Molecular Bonding Regulated Defect Passivation for Modulating Efficiency and Stability of Methylammonium Free Inverted Perovskite Solar Cells

Abstract Molecular passivation is a prominent approach for improving the power conversion efficiency and operation stability of perovskite solar cells. Herein, diammonium iodide functional molecules with an aryl or alkyl core are introduced on 3D-perovskite, and its interfacial passivation effect is explored. It showed that piperazine dihydriodide (PZDI) with alkyl core-electron rich -NH terminal is propitious to mitigate surface and bulk defects and modify surface chemistry or interfacial energy band leading to increase carrier extraction.
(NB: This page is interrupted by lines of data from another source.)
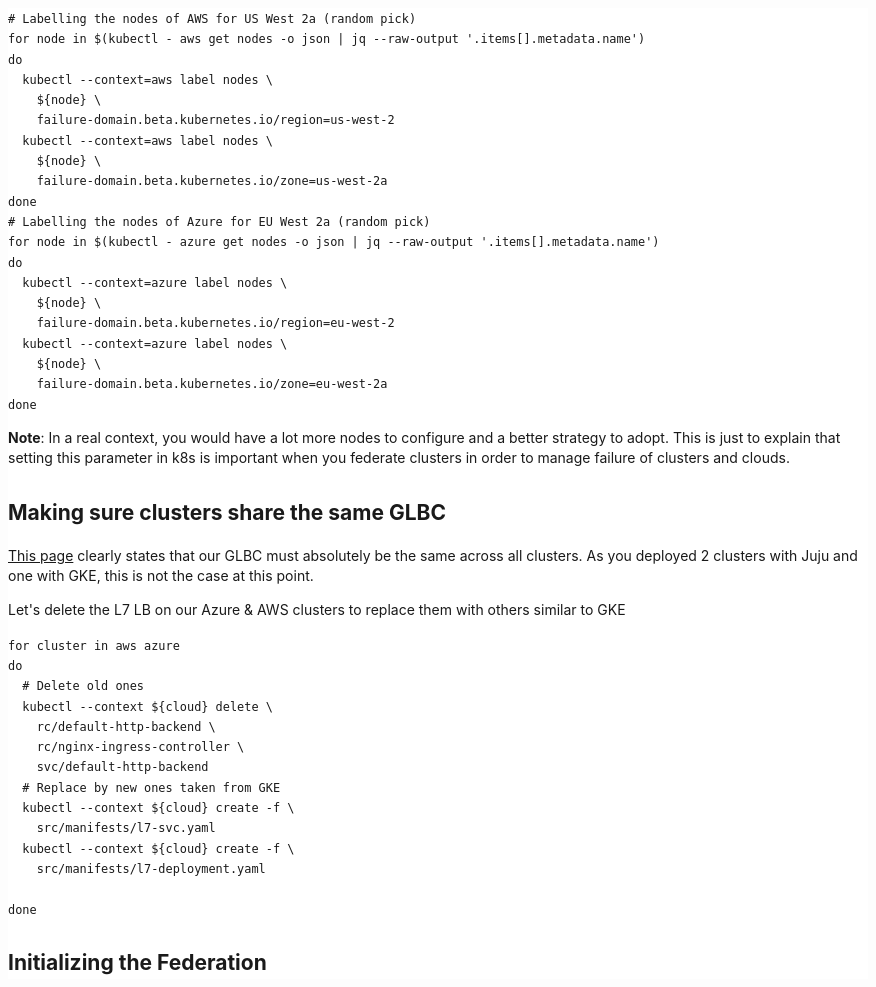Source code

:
 ```
# Labelling the nodes of AWS for US West 2a (random pick)
for node in $(kubectl - aws get nodes -o json | jq --raw-output '.items[].metadata.name')
do
  kubectl --context=aws label nodes \
    ${node} \
    failure-domain.beta.kubernetes.io/region=us-west-2
  kubectl --context=aws label nodes \
    ${node} \
    failure-domain.beta.kubernetes.io/zone=us-west-2a
done
# Labelling the nodes of Azure for EU West 2a (random pick)
for node in $(kubectl - azure get nodes -o json | jq --raw-output '.items[].metadata.name')
do
  kubectl --context=azure label nodes \
    ${node} \
    failure-domain.beta.kubernetes.io/region=eu-west-2
  kubectl --context=azure label nodes \
    ${node} \
    failure-domain.beta.kubernetes.io/zone=eu-west-2a
done
```

**Note**: In a real context, you would have a lot more nodes to configure and a better strategy to adopt. This is just to explain that setting this parameter  in k8s is important when you federate clusters in order to manage failure of clusters and clouds. 

## Making sure clusters share the same GLBC

[This page](https://kubernetes.io/docs/user-guide/federation/federated-ingress/) clearly states that our GLBC must absolutely be the same across all clusters. As you deployed 2 clusters with Juju and one with GKE, this is not the case at this point. 

Let's delete the L7 LB on our Azure & AWS clusters to replace them with others similar to GKE

```
for cluster in aws azure
do
  # Delete old ones
  kubectl --context ${cloud} delete \
    rc/default-http-backend \
    rc/nginx-ingress-controller \
    svc/default-http-backend
  # Replace by new ones taken from GKE
  kubectl --context ${cloud} create -f \
    src/manifests/l7-svc.yaml
  kubectl --context ${cloud} create -f \
    src/manifests/l7-deployment.yaml

done
```

## Initializing the Federation 
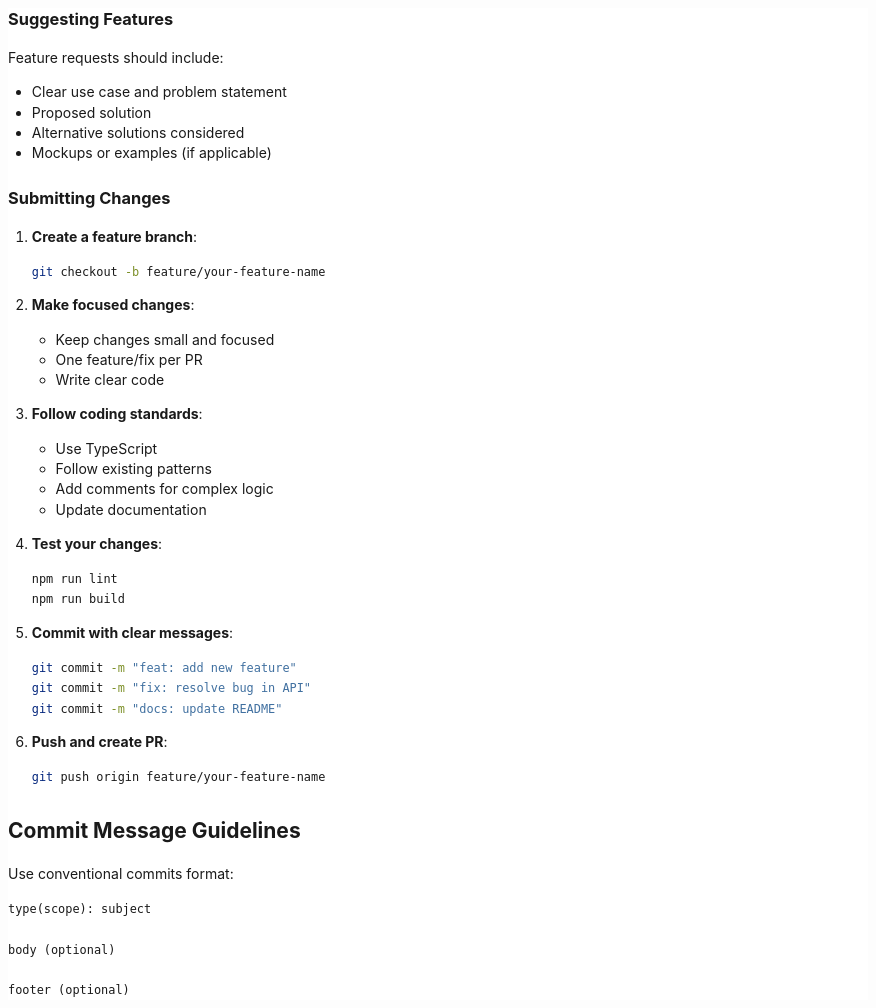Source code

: ### Suggesting Features

Feature requests should include:
- Clear use case and problem statement
- Proposed solution
- Alternative solutions considered
- Mockups or examples (if applicable)

### Submitting Changes

1. **Create a feature branch**:
   ```bash
   git checkout -b feature/your-feature-name
   ```

2. **Make focused changes**:
   - Keep changes small and focused
   - One feature/fix per PR
   - Write clear code

3. **Follow coding standards**:
   - Use TypeScript
   - Follow existing patterns
   - Add comments for complex logic
   - Update documentation

4. **Test your changes**:
   ```bash
   npm run lint
   npm run build
   ```

5. **Commit with clear messages**:
   ```bash
   git commit -m "feat: add new feature"
   git commit -m "fix: resolve bug in API"
   git commit -m "docs: update README"
   ```

6. **Push and create PR**:
   ```bash
   git push origin feature/your-feature-name
   ```

## Commit Message Guidelines

Use conventional commits format:

```
type(scope): subject

body (optional)

footer (optional)
```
Benefiting from superior PZDI passivation, the device efficiency has been scaled to 23.17% (area ~1 cm 2 ) with superior operational device stability. We also achieved a certified efficiency of ~21.50% (area ~1.024 cm 2 ). The theoretical calculation suggests that PZDI entangles onto the film’s surface with -NH 2 I anchor, and reinforces the adhesion. Device analysis corroborates that a stronger bonding interaction attenuates the defect densities in the perovskite film and suppresses ion migration, which is supported by the first-principle calculations. This work demonstrated that the bifunctional molecules with stronger surface adsorption play a crucial role in triggering defect mitigation, which paves the way for the design of bonding-regulated molecular passivation for enhancing device performance and stability.